TEXT PROVIDED
These students also co-designed compelling visuals that effectively communicated their most salient messages. In a post-project survey, the AFSIVA students said the exhibit represents the issues that are most important to them (100%), their friends (89%), their school (83%), and Baltimore (94%). Through this project they also gained a better understanding of how they might leverage art to address important issues (88%) and learned to collaborate more effectively (98%). Finally, they said that because of this collaboration, they feel like more people cared about them and their struggle for justice.

This project exemplifies and advances a critical need for social design curricula: ways to incorporate assessment mechanisms. We are able to quantify and qualify the impact of this project. Our research results indicate that the project had a significant, positive impact upon the AFSIVA community. Findings can enrich future social design research and curricula.

BMOREThanTheStory-DesignIncubation-F

Audra Buck-Coleman is an Associate Professor and director of the graphic design program at University of Maryland College Park. She has written, art directed, curated, designed, authored, led, and collaborated on numerous design projects including Sticks + Stones, an international multi-university collaborative graphic design project that investigates stereotyping and social issues. Her research focuses on social impact design, assessment mechanisms, design pedagogy and design’s role in culture, identities, and representation. She has led students through 16 whole-class collaborative projects, seven of which were with off-campus stakeholders and four of which were with on-campus ones. Seven addressed issues of underrepresented communities. One was an international collaboration with students from China, Germany, Turkey, and the United States. She holds an MFA from Cranbrook Academy of Art and a Bachelors of Journalism from the University of Missouri. She is currently pursing a PhD in sociology to connect to social design.

DATA FOR ANALYSIS
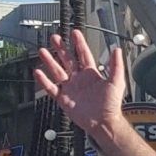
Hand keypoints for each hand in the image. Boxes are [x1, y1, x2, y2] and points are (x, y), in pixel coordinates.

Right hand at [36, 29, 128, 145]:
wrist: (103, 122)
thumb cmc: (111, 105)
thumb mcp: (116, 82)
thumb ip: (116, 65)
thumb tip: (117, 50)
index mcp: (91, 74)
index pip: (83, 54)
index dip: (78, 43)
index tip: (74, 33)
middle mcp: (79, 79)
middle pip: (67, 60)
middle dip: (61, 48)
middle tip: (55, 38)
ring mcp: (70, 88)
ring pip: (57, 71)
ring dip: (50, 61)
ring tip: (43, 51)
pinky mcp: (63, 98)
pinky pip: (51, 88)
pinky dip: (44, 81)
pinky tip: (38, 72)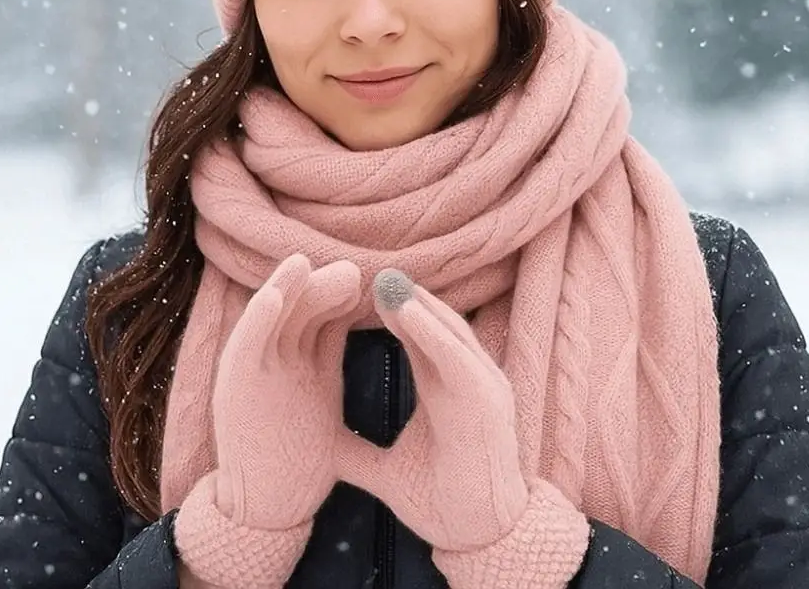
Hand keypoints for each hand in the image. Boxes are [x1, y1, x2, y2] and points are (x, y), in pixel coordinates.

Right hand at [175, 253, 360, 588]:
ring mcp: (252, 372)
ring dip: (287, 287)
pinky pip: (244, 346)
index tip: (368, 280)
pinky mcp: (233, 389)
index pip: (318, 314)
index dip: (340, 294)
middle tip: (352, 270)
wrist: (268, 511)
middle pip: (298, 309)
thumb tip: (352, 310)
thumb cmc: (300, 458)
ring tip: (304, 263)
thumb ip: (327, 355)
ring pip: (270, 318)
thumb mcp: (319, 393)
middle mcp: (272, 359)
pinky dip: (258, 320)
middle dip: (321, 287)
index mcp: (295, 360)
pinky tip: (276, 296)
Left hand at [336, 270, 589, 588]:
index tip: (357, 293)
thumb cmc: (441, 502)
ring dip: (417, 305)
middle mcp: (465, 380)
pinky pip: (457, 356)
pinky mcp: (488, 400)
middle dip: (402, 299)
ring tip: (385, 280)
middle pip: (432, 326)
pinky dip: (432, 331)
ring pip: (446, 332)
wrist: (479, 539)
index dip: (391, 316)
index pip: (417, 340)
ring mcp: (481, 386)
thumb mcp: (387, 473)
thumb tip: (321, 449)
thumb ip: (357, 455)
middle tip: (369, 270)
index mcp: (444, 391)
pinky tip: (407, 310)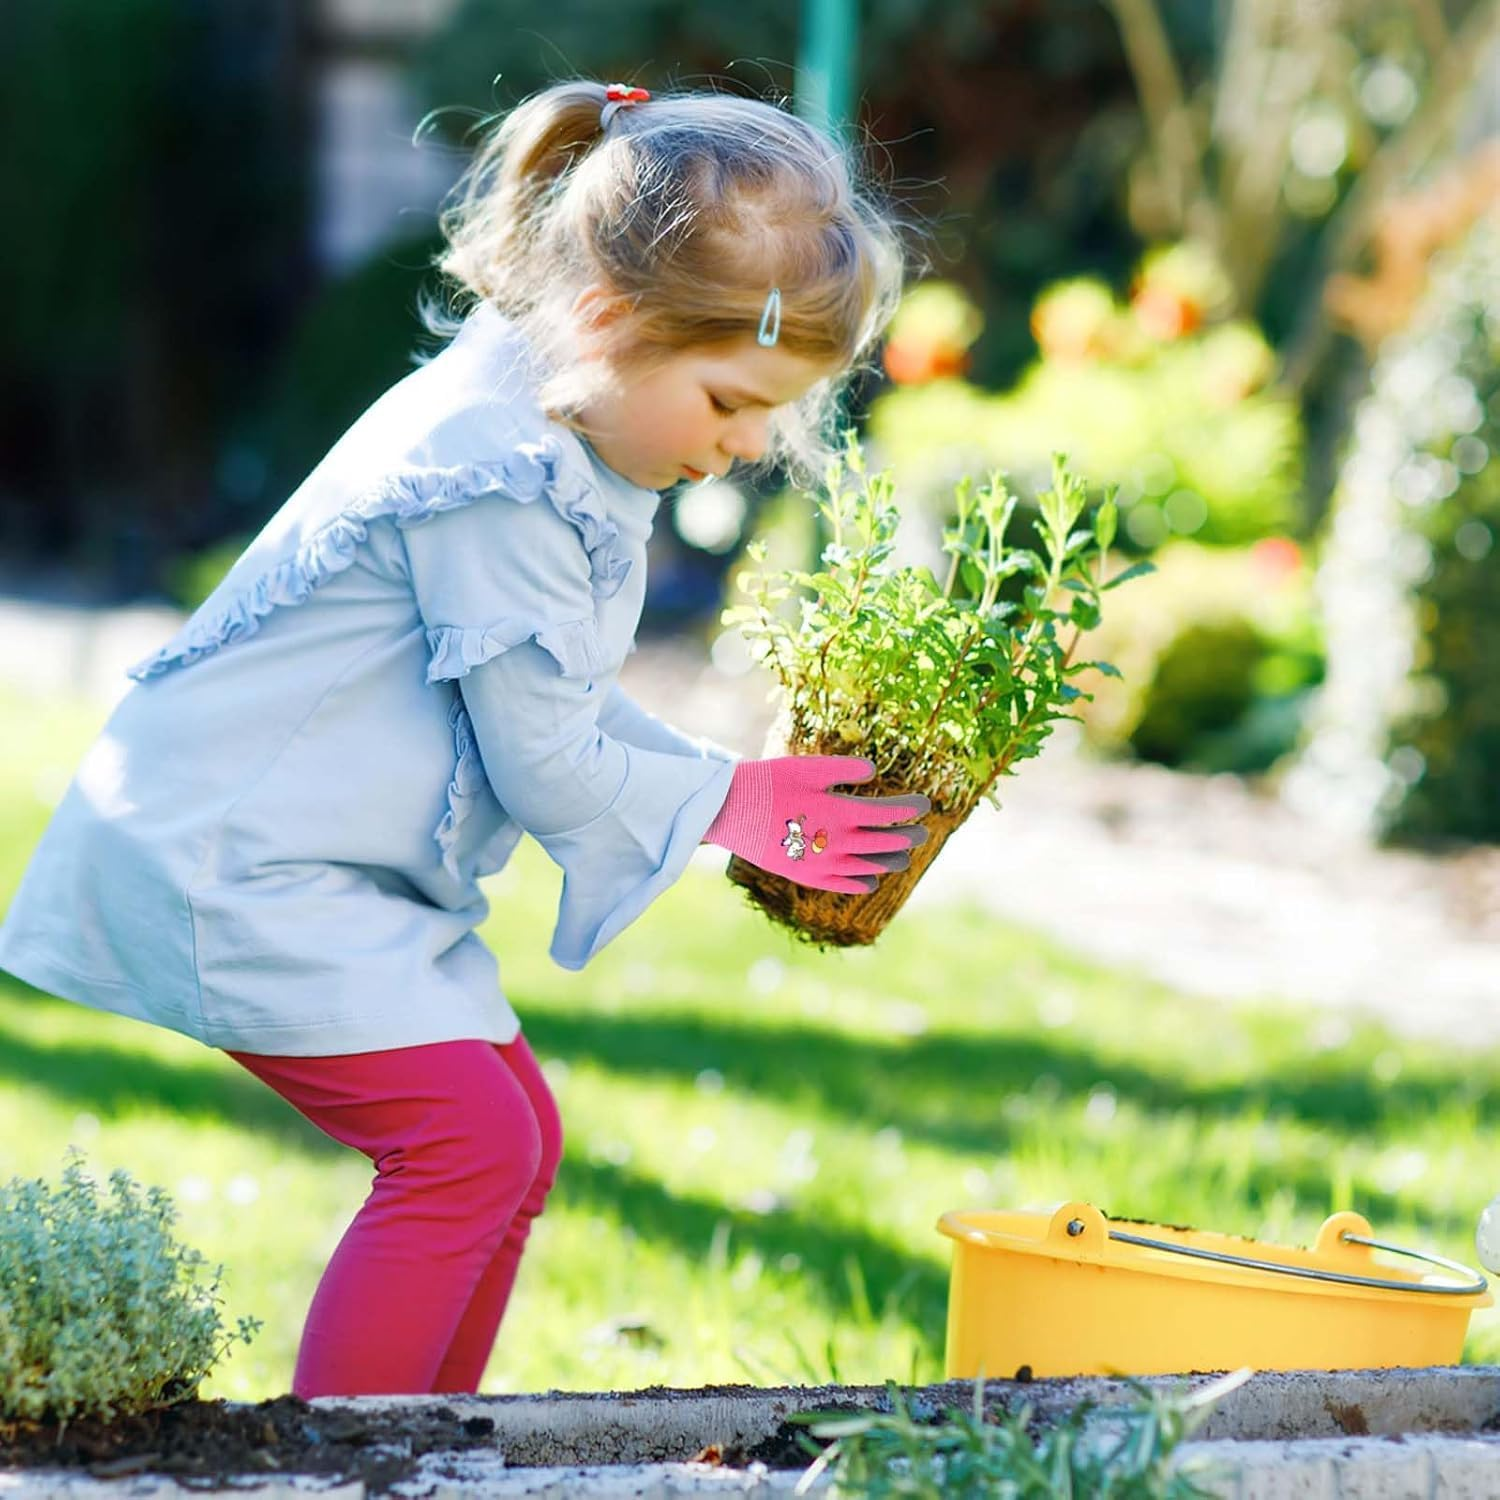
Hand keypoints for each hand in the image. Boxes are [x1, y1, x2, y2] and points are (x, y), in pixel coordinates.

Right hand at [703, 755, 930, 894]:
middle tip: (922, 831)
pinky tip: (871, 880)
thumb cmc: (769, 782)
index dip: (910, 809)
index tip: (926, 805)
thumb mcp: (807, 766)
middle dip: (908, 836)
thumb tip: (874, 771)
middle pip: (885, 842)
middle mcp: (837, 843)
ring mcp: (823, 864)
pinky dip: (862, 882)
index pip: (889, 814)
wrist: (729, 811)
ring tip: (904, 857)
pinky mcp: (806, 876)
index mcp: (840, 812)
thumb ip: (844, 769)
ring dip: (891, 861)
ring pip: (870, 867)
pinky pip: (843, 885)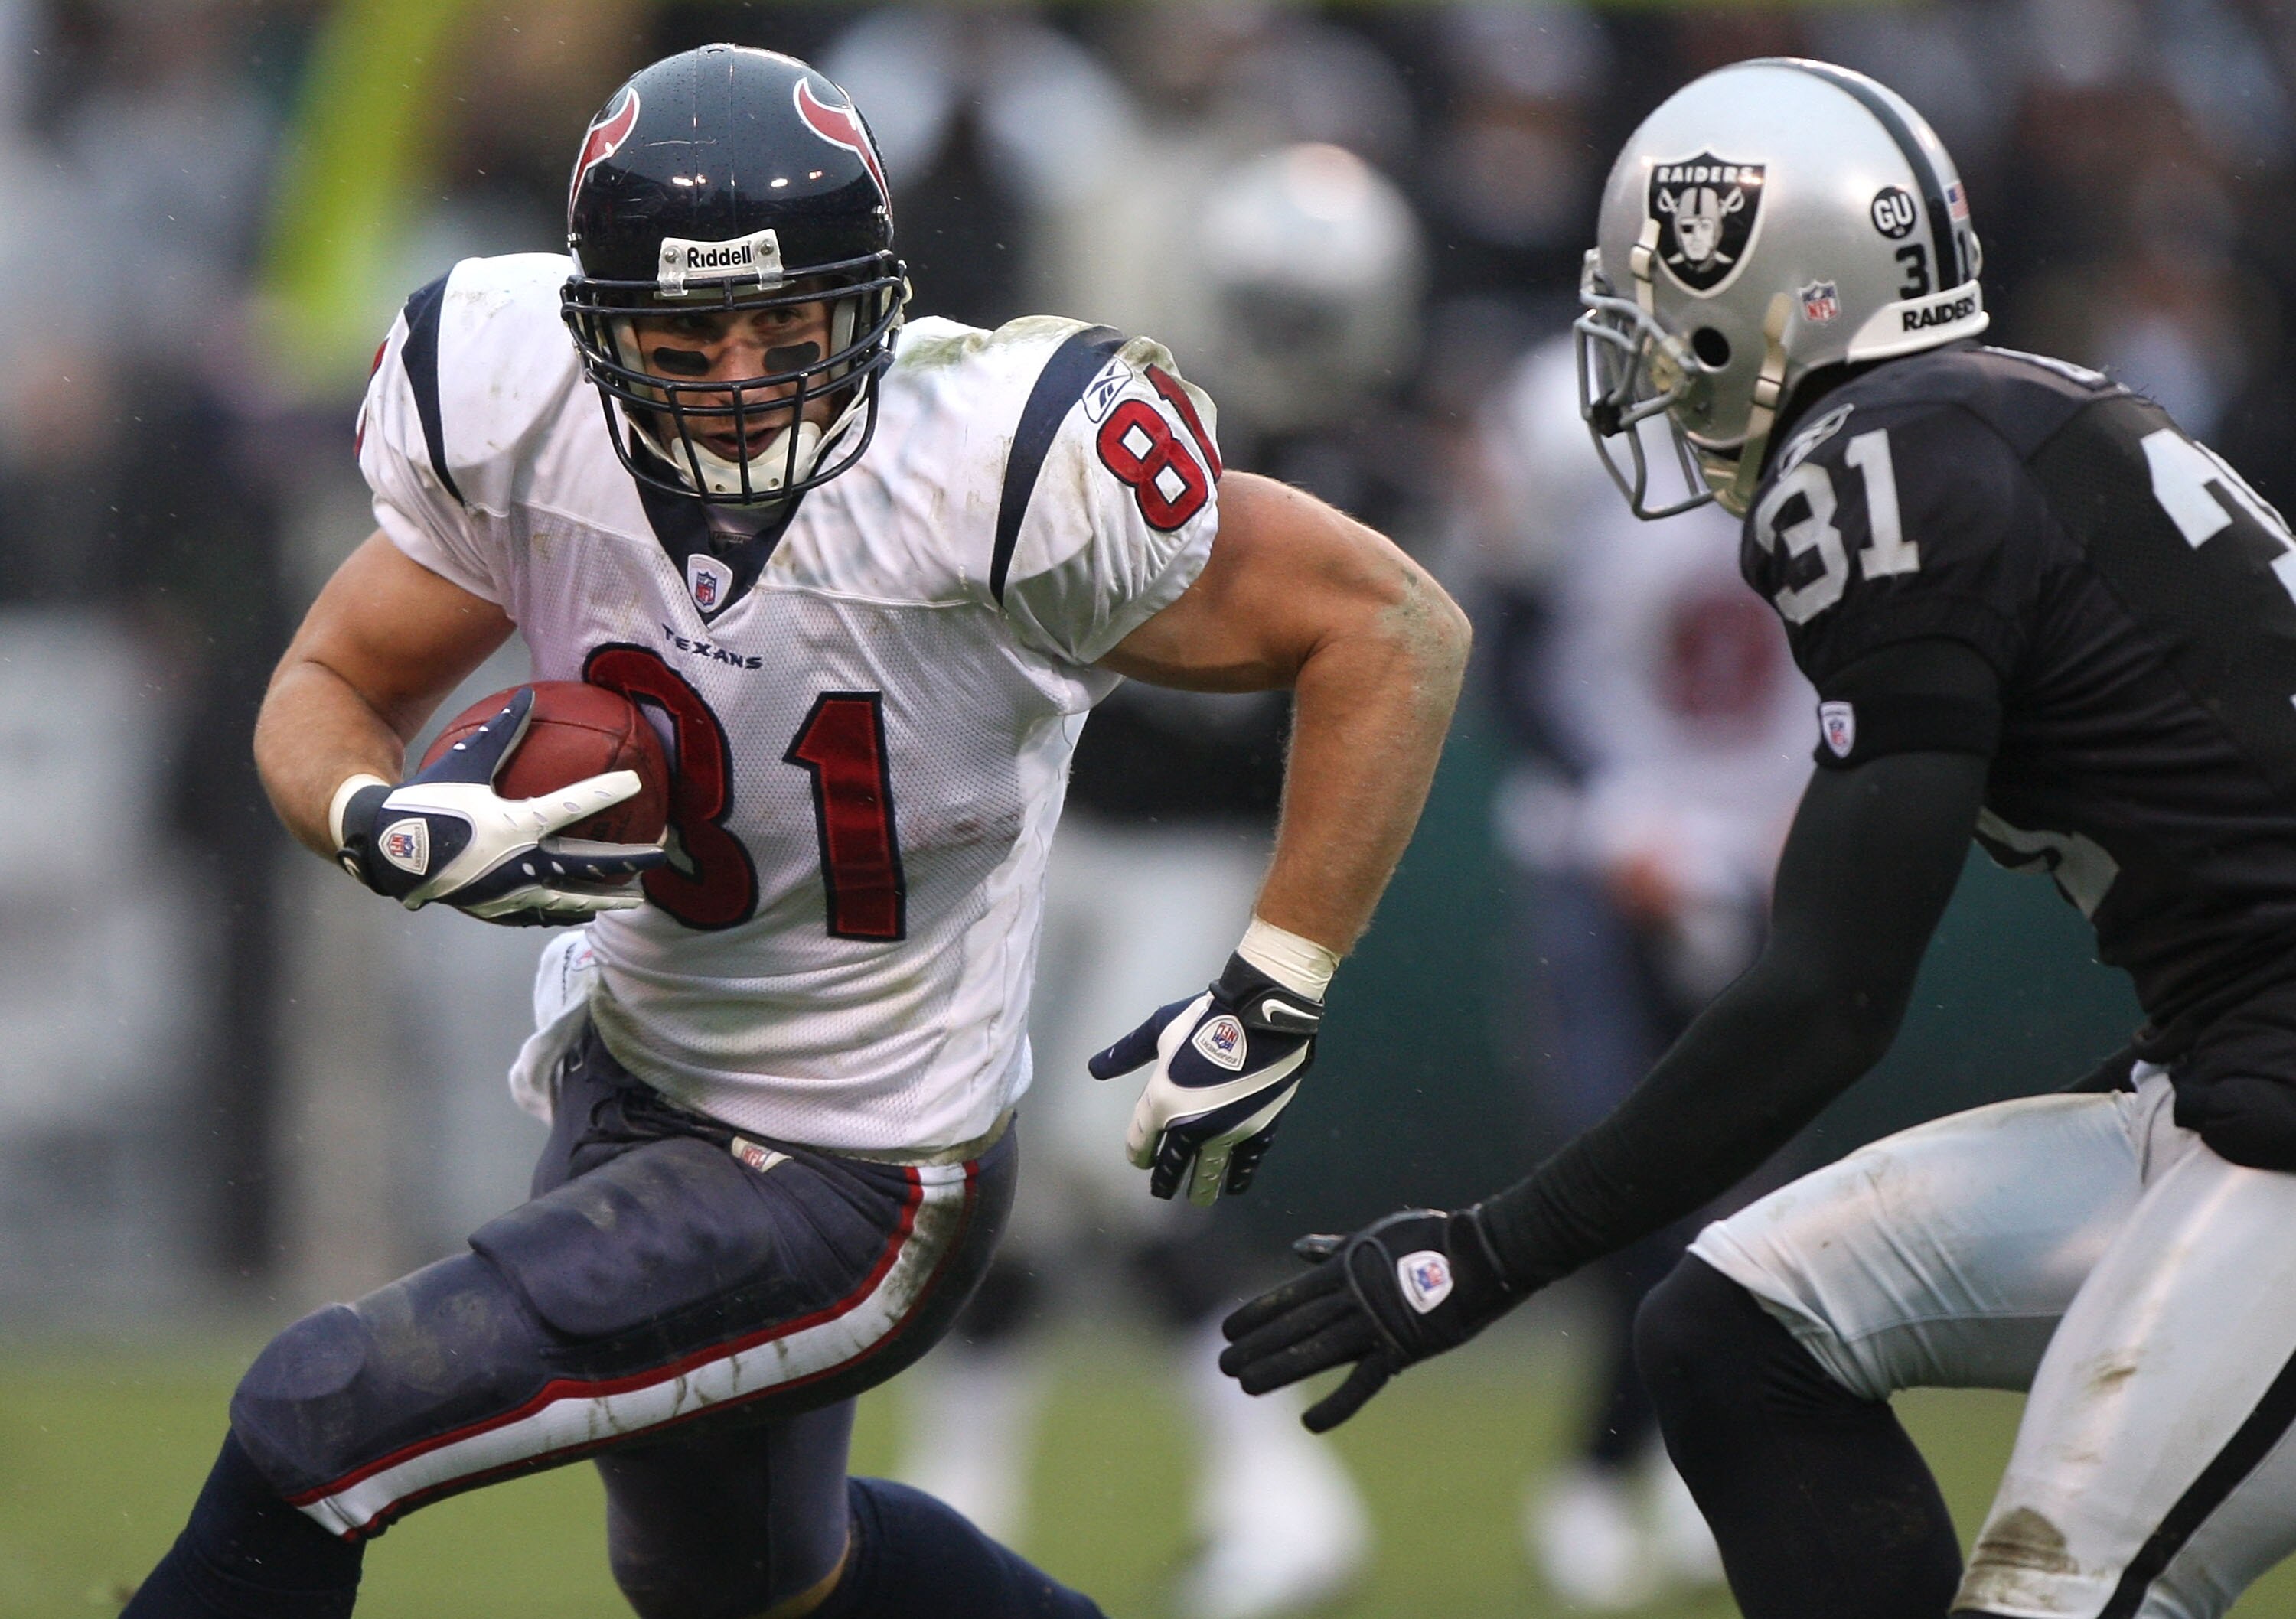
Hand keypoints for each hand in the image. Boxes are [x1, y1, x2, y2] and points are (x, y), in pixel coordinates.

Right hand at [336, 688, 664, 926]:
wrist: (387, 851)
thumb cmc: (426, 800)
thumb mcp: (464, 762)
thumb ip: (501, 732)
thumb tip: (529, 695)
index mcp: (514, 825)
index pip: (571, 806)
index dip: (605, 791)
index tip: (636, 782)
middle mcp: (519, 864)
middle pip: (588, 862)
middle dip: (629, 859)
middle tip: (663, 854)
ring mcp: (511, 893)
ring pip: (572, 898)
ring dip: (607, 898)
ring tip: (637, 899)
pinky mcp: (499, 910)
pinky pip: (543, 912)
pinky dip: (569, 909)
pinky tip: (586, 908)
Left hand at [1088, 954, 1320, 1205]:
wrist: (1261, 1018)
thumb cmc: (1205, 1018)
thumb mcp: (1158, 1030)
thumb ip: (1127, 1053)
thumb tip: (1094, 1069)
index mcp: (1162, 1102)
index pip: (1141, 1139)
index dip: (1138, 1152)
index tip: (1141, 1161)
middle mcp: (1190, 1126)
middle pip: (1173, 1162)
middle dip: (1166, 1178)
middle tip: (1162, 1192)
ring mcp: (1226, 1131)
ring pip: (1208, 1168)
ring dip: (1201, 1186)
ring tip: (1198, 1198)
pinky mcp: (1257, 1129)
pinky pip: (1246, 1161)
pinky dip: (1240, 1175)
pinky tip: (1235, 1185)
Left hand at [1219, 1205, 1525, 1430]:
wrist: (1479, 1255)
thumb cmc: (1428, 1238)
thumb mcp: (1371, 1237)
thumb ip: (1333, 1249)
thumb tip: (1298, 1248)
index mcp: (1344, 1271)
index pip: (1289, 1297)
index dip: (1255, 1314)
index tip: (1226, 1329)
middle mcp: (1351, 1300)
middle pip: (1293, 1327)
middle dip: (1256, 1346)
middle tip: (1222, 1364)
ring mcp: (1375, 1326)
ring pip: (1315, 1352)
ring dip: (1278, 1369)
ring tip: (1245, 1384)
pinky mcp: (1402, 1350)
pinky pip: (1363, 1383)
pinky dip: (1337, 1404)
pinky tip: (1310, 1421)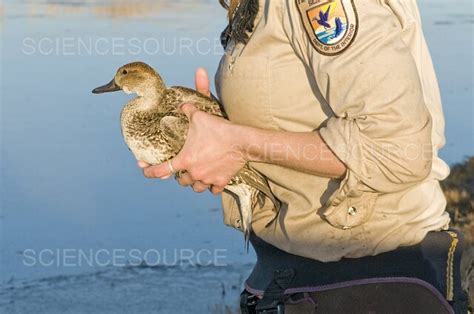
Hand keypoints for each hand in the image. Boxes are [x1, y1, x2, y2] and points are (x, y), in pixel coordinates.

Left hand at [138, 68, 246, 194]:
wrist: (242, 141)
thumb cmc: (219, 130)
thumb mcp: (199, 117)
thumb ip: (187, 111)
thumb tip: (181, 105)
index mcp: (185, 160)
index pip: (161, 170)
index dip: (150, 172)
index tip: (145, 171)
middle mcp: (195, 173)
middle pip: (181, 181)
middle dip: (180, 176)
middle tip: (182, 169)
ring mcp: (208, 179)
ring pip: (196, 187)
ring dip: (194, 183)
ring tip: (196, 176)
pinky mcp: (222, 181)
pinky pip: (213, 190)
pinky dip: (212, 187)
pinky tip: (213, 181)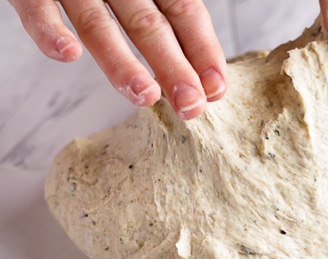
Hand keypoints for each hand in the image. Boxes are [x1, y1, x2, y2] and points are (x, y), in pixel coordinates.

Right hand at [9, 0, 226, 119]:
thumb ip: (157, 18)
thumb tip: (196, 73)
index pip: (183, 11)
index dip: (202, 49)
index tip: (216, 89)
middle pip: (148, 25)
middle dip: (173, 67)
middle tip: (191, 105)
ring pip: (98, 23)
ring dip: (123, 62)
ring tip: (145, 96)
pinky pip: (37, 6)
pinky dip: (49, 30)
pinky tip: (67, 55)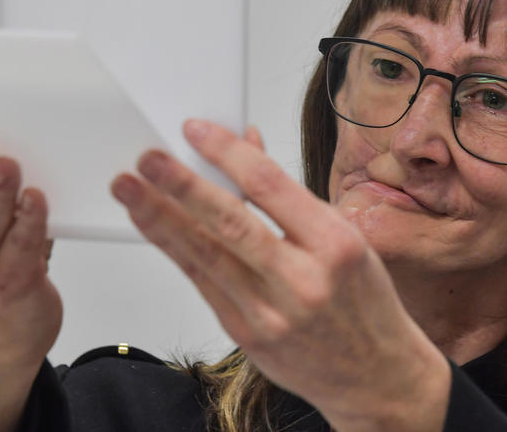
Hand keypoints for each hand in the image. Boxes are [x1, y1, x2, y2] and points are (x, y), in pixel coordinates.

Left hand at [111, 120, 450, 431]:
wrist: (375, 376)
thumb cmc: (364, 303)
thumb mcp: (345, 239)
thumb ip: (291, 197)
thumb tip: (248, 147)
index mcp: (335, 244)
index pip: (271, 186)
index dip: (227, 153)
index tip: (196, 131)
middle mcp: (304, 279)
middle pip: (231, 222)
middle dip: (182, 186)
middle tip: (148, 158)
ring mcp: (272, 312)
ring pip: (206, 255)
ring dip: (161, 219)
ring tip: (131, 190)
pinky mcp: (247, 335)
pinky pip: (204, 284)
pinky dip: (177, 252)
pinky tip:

TASK DETAILS
Decide whether each statement agrees with the text on the AFSIVA student project, answering yes or no and quoting the deciding words of the text: (a) 98% of the AFSIVA students said they learned to collaborate more effectively; (b) 94% of the AFSIVA students said the exhibit represents the issues most important to their school; (c) seven of Buck-Coleman's 16 whole-class collaborative projects were with off-campus stakeholders.

OUTPUT FOR THIS EXERCISE
(a) Yes: "learned to collaborate more effectively (98%)"
(b) No: "their school (83%)"
(c) Yes: "She has led students through 16 whole-class collaborative projects, seven of which were with off-campus stakeholders"